→ **PROBLEM TO SOLVE**:
The response must contain every line from the records below that has "with".

→ **Dataset entries**:
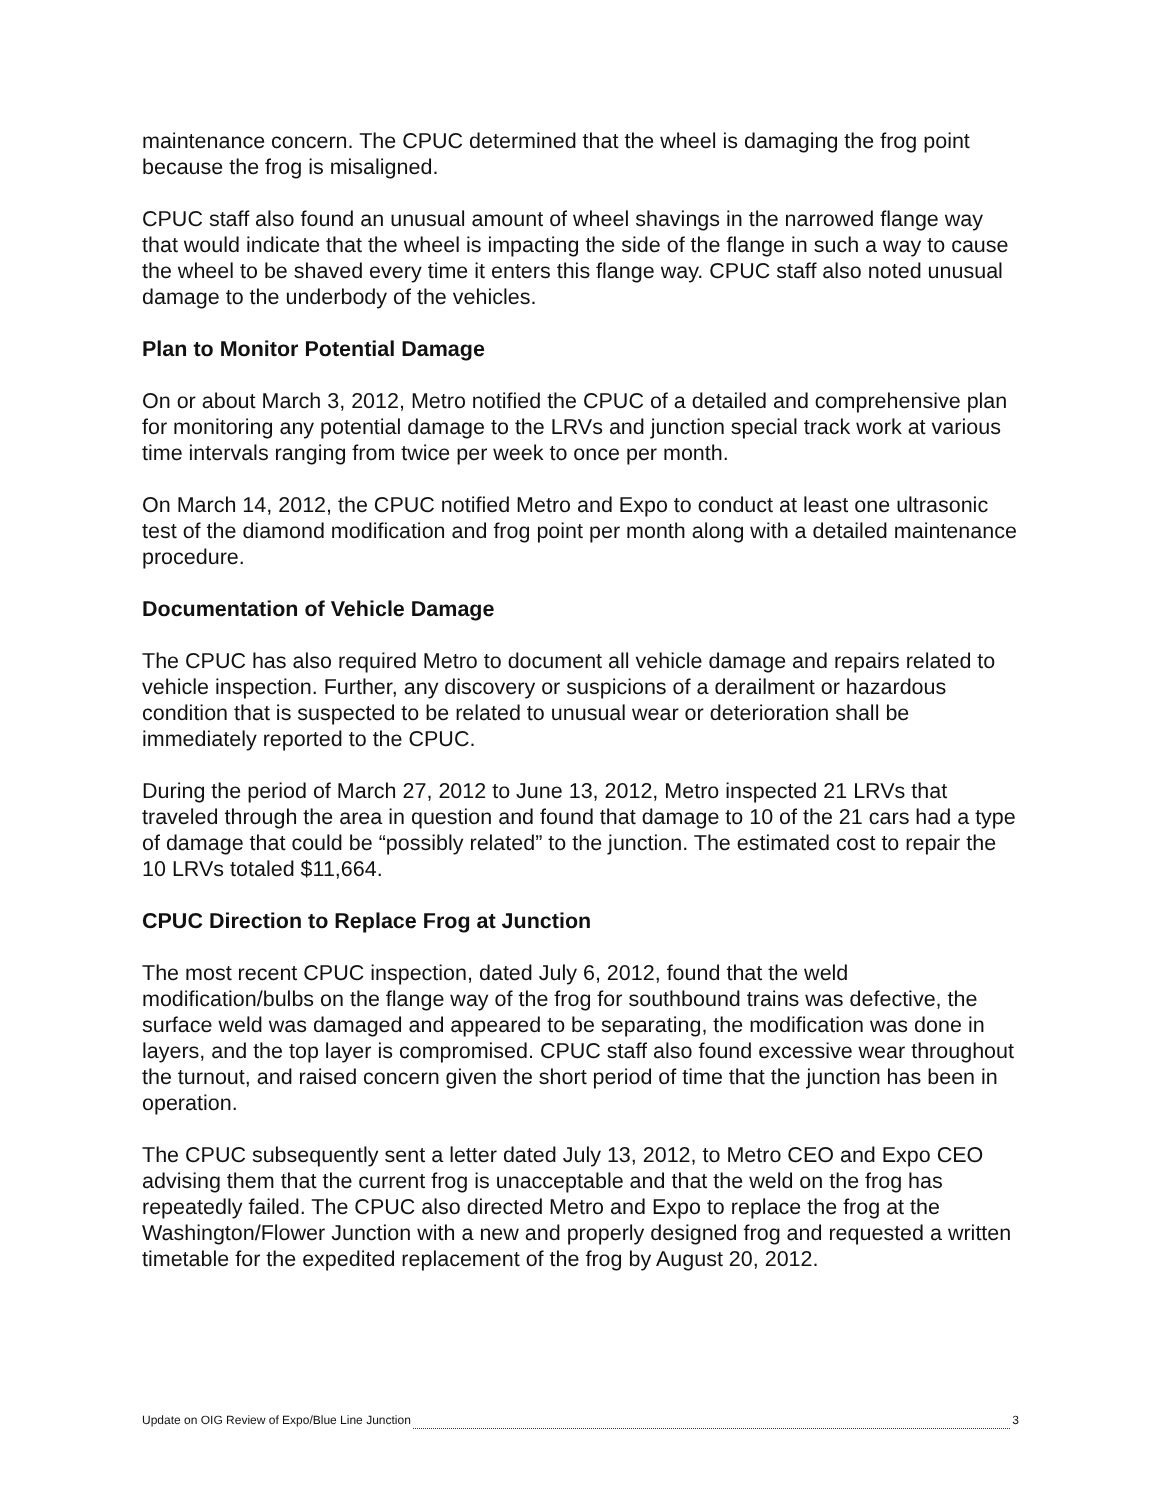maintenance concern. The CPUC determined that the wheel is damaging the frog point because the frog is misaligned.
CPUC staff also found an unusual amount of wheel shavings in the narrowed flange way that would indicate that the wheel is impacting the side of the flange in such a way to cause the wheel to be shaved every time it enters this flange way. CPUC staff also noted unusual damage to the underbody of the vehicles.
Plan to Monitor Potential Damage
On or about March 3, 2012, Metro notified the CPUC of a detailed and comprehensive plan for monitoring any potential damage to the LRVs and junction special track work at various time intervals ranging from twice per week to once per month.
On March 14, 2012, the CPUC notified Metro and Expo to conduct at least one ultrasonic test of the diamond modification and frog point per month along with a detailed maintenance procedure.
Documentation of Vehicle Damage
The CPUC has also required Metro to document all vehicle damage and repairs related to vehicle inspection. Further, any discovery or suspicions of a derailment or hazardous condition that is suspected to be related to unusual wear or deterioration shall be immediately reported to the CPUC.
During the period of March 27, 2012 to June 13, 2012, Metro inspected 21 LRVs that traveled through the area in question and found that damage to 10 of the 21 cars had a type of damage that could be “possibly related” to the junction. The estimated cost to repair the 10 LRVs totaled $11,664.
CPUC Direction to Replace Frog at Junction
The most recent CPUC inspection, dated July 6, 2012, found that the weld modification/bulbs on the flange way of the frog for southbound trains was defective, the surface weld was damaged and appeared to be separating, the modification was done in layers, and the top layer is compromised. CPUC staff also found excessive wear throughout the turnout, and raised concern given the short period of time that the junction has been in operation.
The CPUC subsequently sent a letter dated July 13, 2012, to Metro CEO and Expo CEO advising them that the current frog is unacceptable and that the weld on the frog has repeatedly failed. The CPUC also directed Metro and Expo to replace the frog at the Washington/Flower Junction with a new and properly designed frog and requested a written timetable for the expedited replacement of the frog by August 20, 2012.
Update on OIG Review of Expo/Blue Line Junction 3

→ **ANSWER BOX**:
On March 14, 2012, the CPUC notified Metro and Expo to conduct at least one ultrasonic test of the diamond modification and frog point per month along with a detailed maintenance procedure.
The CPUC subsequently sent a letter dated July 13, 2012, to Metro CEO and Expo CEO advising them that the current frog is unacceptable and that the weld on the frog has repeatedly failed. The CPUC also directed Metro and Expo to replace the frog at the Washington/Flower Junction with a new and properly designed frog and requested a written timetable for the expedited replacement of the frog by August 20, 2012.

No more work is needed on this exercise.